Connect to a local knot

Knot is an authoritative DNS server developed by the cz.nic association.

It is possible to use it with happyDomain through Dynamic DNS (RFC 2136).

Configure Knot to enable Dynamic DNS

First, you have to edit the main knot configuration file (usually /etc/knot/knot.conf) to add a secret that will be shared between happyDomain and knot to authenticate the changes.

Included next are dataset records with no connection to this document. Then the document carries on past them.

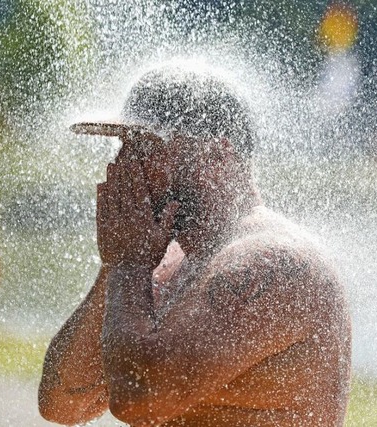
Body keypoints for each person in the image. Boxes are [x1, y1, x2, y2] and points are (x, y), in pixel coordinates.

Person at [38, 64, 351, 426]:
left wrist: (128, 264)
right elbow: (62, 405)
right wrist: (116, 266)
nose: (125, 164)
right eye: (123, 147)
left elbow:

Then you have to indicate which domains will be managed by happyDomain.

Adding a shared secret

Under the main key section of your configuration, add the following key:

key:
  [...]
  - id: happydomain
    algorithm: hmac-sha512
    secret: "<SOME_SECRET>"

Obviously replace <SOME_SECRET> with a string as obtained with openssl rand -base64 48.

Creating an authorization rule for happyDomain

In addition to the key, you must specify in the configuration how the key can be used.

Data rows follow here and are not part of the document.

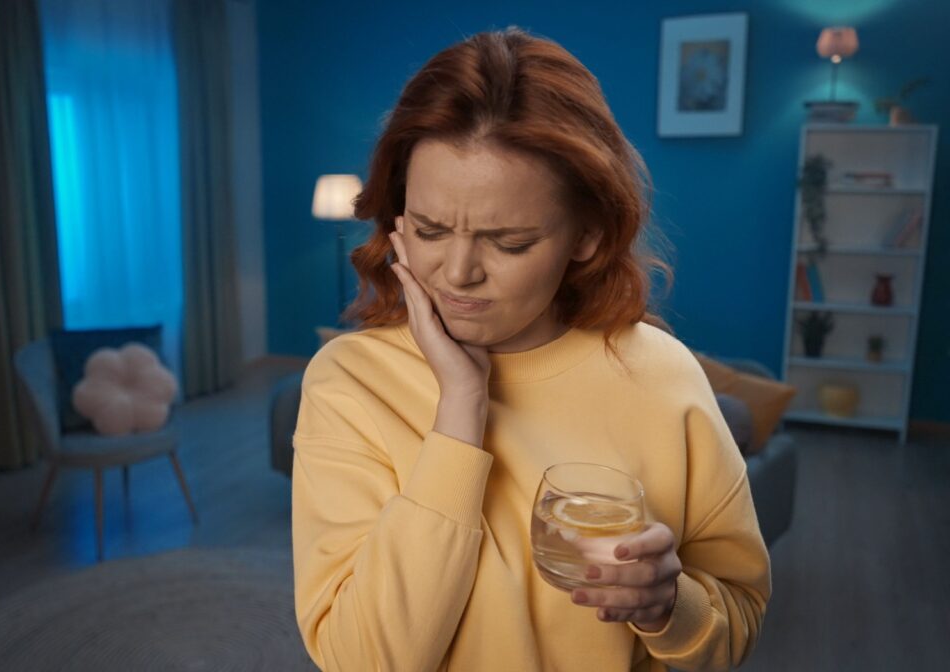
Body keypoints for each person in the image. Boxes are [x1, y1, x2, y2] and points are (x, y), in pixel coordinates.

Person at [291, 27, 770, 672]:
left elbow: (736, 621)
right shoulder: (348, 382)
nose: (457, 273)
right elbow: (366, 661)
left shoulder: (661, 377)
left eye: (509, 243)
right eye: (430, 230)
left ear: (589, 236)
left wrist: (667, 606)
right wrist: (460, 408)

To do this, under the main acl section, we add:

acl:
  [...]
  - id: acl_happydomain
    key: happydomain
    action: transfer
    action: update

This associates the key defined just before with the actions transfer and update, respectively to allow retrieving the zone and to update records.

Associate the authorization to each zone

Now that you have created a rule allowing the happydomain key to make changes, you need to indicate to which zones this rule applies.

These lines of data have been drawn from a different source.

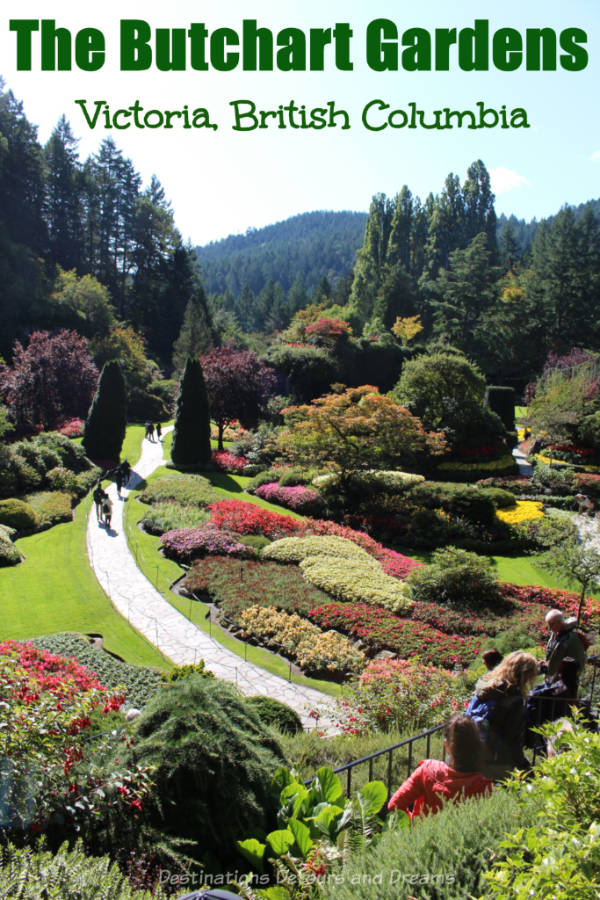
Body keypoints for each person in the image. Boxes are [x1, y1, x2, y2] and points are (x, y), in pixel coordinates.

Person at [387, 714, 492, 819]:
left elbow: (394, 805)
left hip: (422, 832)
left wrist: (412, 823)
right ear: (477, 744)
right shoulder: (485, 787)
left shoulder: (428, 770)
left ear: (446, 744)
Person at [466, 650, 539, 779]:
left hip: (472, 748)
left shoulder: (485, 685)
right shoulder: (513, 697)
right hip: (497, 758)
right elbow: (512, 738)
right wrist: (525, 767)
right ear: (524, 674)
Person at [542, 609, 586, 697]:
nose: (549, 628)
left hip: (564, 684)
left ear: (558, 623)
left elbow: (579, 661)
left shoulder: (569, 639)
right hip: (557, 682)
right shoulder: (558, 635)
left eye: (551, 624)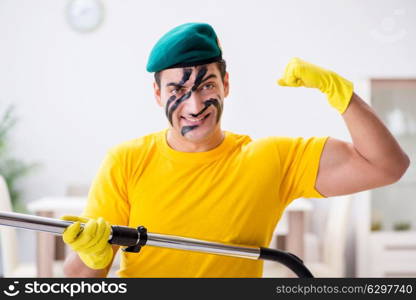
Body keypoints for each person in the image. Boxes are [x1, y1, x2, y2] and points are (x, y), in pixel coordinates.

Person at [61, 23, 410, 278]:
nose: (194, 104)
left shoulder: (271, 158)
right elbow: (79, 283)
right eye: (177, 90)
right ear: (157, 95)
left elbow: (387, 166)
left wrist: (341, 94)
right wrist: (92, 258)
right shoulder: (126, 160)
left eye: (206, 84)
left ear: (226, 85)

For each zone, you must add an acl element referencing the acl_happydomain rule:

For example, for an existing happydomain.org zone, we will add the acl line as follows:

zone:
  [...]
  - domain: happydomain.org
    acl:
      - acl_happydomain
    [...]

The acl element is a list, so you may already have other acl elements in this list. In this case you just need to add the acl_happydomain element to the already existing list.

You have to add this acl element for each zone, unless you use the following trick.

Associate the authorization to all zones

If you manage many zones, it may be more convenient to set the default authorization for all zones. In this case, instead of the previous section, we will modify the default template:

template:
  - id: default
    acl:
      - acl_happydomain
  [...]

The default template is applied to all zones by default. By doing so, all zones will inherit the acl_happydomain rule.

Apply the configuration

Now that the configuration file has been modified, tell knotd to reload its configuration:

knotc reload

Once knot well configured, you can link it to happyDomain using the Dynamic DNS connector :

The Dynamic DNS connector on the host selection page The Dynamic DNS connector on the host selection page

Then fill in the form with the address where your knot server is accessible, then fill in the different Key fields with the information from the knot’s key section:

  • Key Name : corresponds to id in knot’s configuration ;
  • Key Algorithm : corresponds to algorithm ;
  • Secret Key : corresponds to secret.

Once the provider is added, it does not allow you to list existing domains, but you can still manually add all your domains.